Il viceministro Francesco Paolo Sisto, invece, ha aperto alla norma Giachetti, una sorta di "mini-indulto": «Il governo non ha la passione per gli 'svuota-carceri' perché riteniamo che non siano provvedimenti rieducativi», tuttavia, «potrebbe valutare una proposta orientata verso percorsi rieducativi».
La castrazione chimica
Il governo ha dato l'ok all'ordine del giorno della Lega per istituire un tavolo tecnico sulla castrazione chimica. La questione non è nuova per i parlamentari leghisti, che ciclicamente parlano di questa ipotesi.
ha replicato il Pd: «Rappresenta un grave scivolamento verso pratiche che richiamano pene corporali, in palese contrasto con la Costituzione e i principi dello Stato di diritto» e «è particolarmente allarmante che anche forze storicamente garantiste della maggioranza, come Forza Italia, sostengano oggi senza alcun imbarazzo questa deriva giustizialista, del tutto scollegata da un'efficace strategia di prevenzione della violenza. Il nostro ordinamento non può cedere a scorciatoie punitive di stampo medievale».
Il sequestro dei dispositivi
L’Unione camere penali italiane ha partecipato in audizione al dibattito sul pdl Sequestro dispositivi e ha espresso apprezzamento per la volontà condivisa «di estendere le garanzie difensive all'acquisizione, tramite sequestro probatorio, di dati utili per le indagini, contenuti nei dispositivi, nelle cui memorie sono conservate tracce di comunicazioni tra privati».
L'Unione, rappresentata dall'avvocato Luigi Miceli, ha proposto un regime autorizzativo analogo a quello previsto per le intercettazioni, nonché l'applicazione delle regole previste dall'articolo 360 c.p.p. (accertamenti tecnici non ripetibili) nella fase di duplicazione ed estrazione dei dati, al fine di garantire il contraddittorio.
Contrarietà, invece, è stata espressa «all'applicazione delle regole del cosiddetto 'doppio binario'' (sufficienti in luogo di gravi indizi di reato, quale presupposto per il sequestro dei dati inerenti a comunicazioni, conversazioni o corrispondenza informatica), trattandosi, peraltro, nel caso di specie, di un generalizzato accesso ex post alla vita privata del cittadino presunto non colpevole».

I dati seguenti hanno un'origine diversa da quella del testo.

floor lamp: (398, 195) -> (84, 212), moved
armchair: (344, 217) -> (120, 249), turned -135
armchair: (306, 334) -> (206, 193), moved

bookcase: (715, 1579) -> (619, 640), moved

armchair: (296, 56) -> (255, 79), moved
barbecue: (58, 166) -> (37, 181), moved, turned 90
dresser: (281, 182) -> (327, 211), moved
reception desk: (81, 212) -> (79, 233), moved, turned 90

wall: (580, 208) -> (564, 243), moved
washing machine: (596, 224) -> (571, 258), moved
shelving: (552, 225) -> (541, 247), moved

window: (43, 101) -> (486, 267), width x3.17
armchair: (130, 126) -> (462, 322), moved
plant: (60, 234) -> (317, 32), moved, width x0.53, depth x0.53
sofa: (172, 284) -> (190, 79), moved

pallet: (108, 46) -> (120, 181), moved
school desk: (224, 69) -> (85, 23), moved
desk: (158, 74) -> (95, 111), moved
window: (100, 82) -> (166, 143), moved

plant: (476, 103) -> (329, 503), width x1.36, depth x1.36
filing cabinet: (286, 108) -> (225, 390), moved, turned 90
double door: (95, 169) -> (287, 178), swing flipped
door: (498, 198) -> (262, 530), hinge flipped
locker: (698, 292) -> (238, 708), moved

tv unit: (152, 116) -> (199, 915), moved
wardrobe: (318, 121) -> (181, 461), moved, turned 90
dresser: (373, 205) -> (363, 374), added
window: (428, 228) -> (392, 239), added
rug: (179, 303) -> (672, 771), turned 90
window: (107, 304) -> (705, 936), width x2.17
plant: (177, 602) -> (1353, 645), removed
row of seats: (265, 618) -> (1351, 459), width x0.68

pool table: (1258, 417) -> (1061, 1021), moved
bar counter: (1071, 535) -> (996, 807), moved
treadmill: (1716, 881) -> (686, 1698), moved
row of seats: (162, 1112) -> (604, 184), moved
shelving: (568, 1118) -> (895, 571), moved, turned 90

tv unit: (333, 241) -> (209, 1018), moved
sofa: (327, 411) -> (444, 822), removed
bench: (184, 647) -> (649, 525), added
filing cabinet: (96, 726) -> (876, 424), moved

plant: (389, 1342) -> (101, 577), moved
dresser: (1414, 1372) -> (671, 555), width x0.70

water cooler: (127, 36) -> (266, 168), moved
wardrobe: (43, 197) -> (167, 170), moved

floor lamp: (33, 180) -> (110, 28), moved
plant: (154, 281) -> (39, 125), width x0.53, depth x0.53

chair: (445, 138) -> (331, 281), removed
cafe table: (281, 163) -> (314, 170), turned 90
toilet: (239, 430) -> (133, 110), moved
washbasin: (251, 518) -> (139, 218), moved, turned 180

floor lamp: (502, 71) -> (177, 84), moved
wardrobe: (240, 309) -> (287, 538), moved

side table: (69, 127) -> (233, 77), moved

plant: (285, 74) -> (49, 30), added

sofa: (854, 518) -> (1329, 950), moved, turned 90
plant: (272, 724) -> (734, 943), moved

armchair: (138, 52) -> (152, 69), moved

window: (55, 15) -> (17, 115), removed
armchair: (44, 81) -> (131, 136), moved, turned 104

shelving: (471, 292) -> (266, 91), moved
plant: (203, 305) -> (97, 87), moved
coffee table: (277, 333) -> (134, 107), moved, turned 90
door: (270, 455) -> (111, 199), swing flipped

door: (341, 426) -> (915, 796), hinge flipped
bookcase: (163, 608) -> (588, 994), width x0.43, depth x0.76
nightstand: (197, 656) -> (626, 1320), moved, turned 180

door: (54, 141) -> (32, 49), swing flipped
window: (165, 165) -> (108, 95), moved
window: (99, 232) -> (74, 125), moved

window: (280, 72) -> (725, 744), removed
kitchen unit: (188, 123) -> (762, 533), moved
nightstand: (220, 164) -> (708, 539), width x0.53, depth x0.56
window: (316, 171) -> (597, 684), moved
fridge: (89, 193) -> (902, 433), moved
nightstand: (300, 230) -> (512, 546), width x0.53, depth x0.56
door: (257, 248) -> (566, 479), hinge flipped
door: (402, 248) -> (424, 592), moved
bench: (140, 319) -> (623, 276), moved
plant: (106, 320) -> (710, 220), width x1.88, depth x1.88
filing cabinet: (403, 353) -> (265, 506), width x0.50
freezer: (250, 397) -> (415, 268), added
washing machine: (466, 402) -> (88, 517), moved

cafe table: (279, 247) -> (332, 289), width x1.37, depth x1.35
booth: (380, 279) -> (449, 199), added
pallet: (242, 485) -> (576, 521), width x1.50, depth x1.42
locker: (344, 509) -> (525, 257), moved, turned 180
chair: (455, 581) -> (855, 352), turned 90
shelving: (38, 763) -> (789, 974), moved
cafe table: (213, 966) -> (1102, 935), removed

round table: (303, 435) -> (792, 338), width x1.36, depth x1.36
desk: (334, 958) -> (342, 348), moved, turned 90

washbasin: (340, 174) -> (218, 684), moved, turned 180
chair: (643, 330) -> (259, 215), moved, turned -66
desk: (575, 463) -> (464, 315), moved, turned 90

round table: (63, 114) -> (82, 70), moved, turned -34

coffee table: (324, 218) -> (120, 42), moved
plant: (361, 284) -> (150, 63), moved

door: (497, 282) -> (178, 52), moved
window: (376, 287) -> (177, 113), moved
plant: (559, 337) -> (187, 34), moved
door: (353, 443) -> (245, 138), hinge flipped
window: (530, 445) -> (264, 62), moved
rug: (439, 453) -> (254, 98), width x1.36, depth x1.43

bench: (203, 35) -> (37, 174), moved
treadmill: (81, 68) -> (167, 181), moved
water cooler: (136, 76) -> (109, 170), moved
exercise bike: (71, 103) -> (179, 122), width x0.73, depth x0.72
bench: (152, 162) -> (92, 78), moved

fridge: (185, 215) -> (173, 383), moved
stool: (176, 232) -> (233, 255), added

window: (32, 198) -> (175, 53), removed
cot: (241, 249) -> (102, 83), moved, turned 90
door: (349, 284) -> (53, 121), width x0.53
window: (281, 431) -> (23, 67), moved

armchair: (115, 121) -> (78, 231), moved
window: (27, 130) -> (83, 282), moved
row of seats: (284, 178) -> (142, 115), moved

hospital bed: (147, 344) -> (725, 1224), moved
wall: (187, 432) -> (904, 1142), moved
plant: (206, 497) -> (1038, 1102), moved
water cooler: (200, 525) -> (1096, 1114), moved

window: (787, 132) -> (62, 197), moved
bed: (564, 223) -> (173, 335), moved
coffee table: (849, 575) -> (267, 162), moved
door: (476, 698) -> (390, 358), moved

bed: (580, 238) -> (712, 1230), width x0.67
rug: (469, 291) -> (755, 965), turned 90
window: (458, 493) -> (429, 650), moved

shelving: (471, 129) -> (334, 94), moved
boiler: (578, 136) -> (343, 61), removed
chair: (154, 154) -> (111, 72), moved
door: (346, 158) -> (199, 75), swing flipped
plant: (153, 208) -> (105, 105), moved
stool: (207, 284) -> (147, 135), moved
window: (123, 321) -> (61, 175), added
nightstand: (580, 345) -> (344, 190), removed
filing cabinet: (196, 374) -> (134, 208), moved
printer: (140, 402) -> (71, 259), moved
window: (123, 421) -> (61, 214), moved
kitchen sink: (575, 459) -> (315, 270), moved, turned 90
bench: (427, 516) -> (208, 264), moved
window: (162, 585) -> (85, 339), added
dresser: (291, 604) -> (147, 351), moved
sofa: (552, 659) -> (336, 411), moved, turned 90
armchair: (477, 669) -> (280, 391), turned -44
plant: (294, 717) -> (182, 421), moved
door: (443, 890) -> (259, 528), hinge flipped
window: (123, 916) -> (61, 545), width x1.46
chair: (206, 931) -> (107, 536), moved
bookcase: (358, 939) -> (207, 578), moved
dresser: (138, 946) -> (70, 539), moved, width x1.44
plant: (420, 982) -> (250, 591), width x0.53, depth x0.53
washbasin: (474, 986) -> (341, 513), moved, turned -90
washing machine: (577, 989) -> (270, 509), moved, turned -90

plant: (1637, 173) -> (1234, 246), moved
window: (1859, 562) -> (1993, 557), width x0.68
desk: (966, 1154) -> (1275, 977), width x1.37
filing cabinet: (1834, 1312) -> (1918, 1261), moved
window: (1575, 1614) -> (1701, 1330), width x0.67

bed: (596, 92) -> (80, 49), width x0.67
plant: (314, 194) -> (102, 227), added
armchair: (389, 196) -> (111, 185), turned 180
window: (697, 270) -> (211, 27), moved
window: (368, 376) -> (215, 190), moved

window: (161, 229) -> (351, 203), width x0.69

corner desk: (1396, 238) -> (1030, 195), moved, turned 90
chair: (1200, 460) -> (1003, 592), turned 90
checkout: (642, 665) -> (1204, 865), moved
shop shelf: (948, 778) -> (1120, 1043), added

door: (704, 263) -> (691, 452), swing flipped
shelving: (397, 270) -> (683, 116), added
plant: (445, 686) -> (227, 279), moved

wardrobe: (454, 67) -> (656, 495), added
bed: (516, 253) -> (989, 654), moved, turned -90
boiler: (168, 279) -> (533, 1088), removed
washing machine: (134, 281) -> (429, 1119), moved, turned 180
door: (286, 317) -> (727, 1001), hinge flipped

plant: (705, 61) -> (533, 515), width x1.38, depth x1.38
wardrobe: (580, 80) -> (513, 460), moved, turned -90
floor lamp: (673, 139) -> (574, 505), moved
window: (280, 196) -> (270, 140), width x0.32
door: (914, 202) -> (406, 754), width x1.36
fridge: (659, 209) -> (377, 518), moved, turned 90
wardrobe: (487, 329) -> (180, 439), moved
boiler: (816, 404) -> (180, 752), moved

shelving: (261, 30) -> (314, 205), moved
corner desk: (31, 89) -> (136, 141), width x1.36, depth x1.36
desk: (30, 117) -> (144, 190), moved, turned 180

La riforma della Giustizia
La maggioranza ha infatti proposto che la Giunta del regolamento dia il via libera al cosiddetto 'canguro' in commissione Affari costituzionali sulla riforma costituzionale della giustizia, in modo da poter fare una votazione sola per tutti quegli emendamenti simili tra loro, facendone in questo modo decadere molti.
Così è successo e con una sola votazione sono state precluse sette proposte di modifica al testo. Le opposizioni si sono dichiarate contrarie: «Si tratta di una forzatura inaccettabile- tuonano i dem Dario Parrini e Andrea Giorgis e l'M5s Stefano Patuanelli- che non ha precedenti. Stiamo parlando di una riforma costituzionale per la quale si applica il canguro in commissione, cosa mai avvenuta prima».